Bis Mitte August 1939 hatten bereits 14 Nationen ihre Teilnahme an den Spielen zugesagt, darunter auch Großbritannien und Frankreich. Am 1. September 1939 - die Arbeiten zum Ausbau von Sprungschanzen, Pisten und Eisstadion waren in vollem Gange - überfiel die Wehrmacht Polen, zwei Tage später folgten die Kriegserklärungen Großbritanniens und Frankreichs an das Deutsche Reich. Hitler aber ordnete trotzdem den Fortgang der Arbeiten an. Für ihn wie Halt bedeutete der Waffengang nicht automatisch das Ende für die Spiele. In einem Brief an den IOC-Präsidenten schrieb Halt am 20. September: "Bis auf weiteres ist Deutschland bereit, die Winterspiele auszurichten, wenn der aktuelle Konflikt rechtzeitig beendet werden kann."

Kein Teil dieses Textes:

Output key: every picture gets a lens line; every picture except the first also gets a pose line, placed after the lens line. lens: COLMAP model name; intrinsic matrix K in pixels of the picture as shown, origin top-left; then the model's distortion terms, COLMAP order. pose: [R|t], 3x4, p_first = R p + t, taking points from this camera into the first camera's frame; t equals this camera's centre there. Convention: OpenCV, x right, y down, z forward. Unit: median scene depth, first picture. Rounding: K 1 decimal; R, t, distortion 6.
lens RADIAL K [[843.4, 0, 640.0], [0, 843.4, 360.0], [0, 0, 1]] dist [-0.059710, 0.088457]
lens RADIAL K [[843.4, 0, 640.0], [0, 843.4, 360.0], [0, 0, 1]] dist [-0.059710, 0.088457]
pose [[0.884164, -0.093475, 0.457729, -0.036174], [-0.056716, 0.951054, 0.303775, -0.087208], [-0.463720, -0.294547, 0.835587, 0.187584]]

Das wurde er bekanntlich nicht. Deutschland führte den "Blitzkrieg" gegen Polen und griff im folgenden Jahr Frankreich an. Ende Oktober 1939 befahl Adolf Hitler, die Arbeiten in Garmisch-Partenkirchen einzustellen, offiziell gab man die Absage der Winterspiele am 22. November bekannt. Lediglich der Bau des Schwimmbads wurde weitergeführt. Carl Diem kündigte am 30. Oktober den Mitarbeitern des Organisationskomitees, rund 560.000 Reichsmark mussten aus bereits bearbeiteten Kartenbestellungen zurückerstattet werden. In einem Schreiben an Baillet-Latour argumentierten Halt und Tschammer entsprechend der nationalsozialistischen Kriegspropaganda, dass "die deutschen Vorschläge eines Weltfriedens von der englischen und französischen Regierung abgelehnt" worden seien und daher der Krieg weitergeführt werden müsse.

Trotz dieser Lage sah man bezüglich der Chancen für zukünftige Olympische Spiele in Garmisch-Partenkirchen alles andere als schwarz. Ein Protokollauszug von einer der letzten Sitzungen des Organisationskomitees gibt Aufschluss über die Kuhhandels-Mentalität innerhalb der olympischen Bewegung und das Überlegenheitsdenken der Deutschen. Zur Anfertigung einer Büste des IOC-Präsidenten Baillet-Latour äußerte sich Ritter von Lex, im Innenministerium für die Spiele zuständiger Oberregierungsrat: "Von Lex unterstützt den Antrag als Anerkennung für die im wesentlichen Maße auch Baillet-Latour zu verdankende Zuteilung der Olympischen Winterspiele 1940", heißt in dem Dokument, "und als Anreiz für die Zuteilung der Olympischen Winterspiele 1944."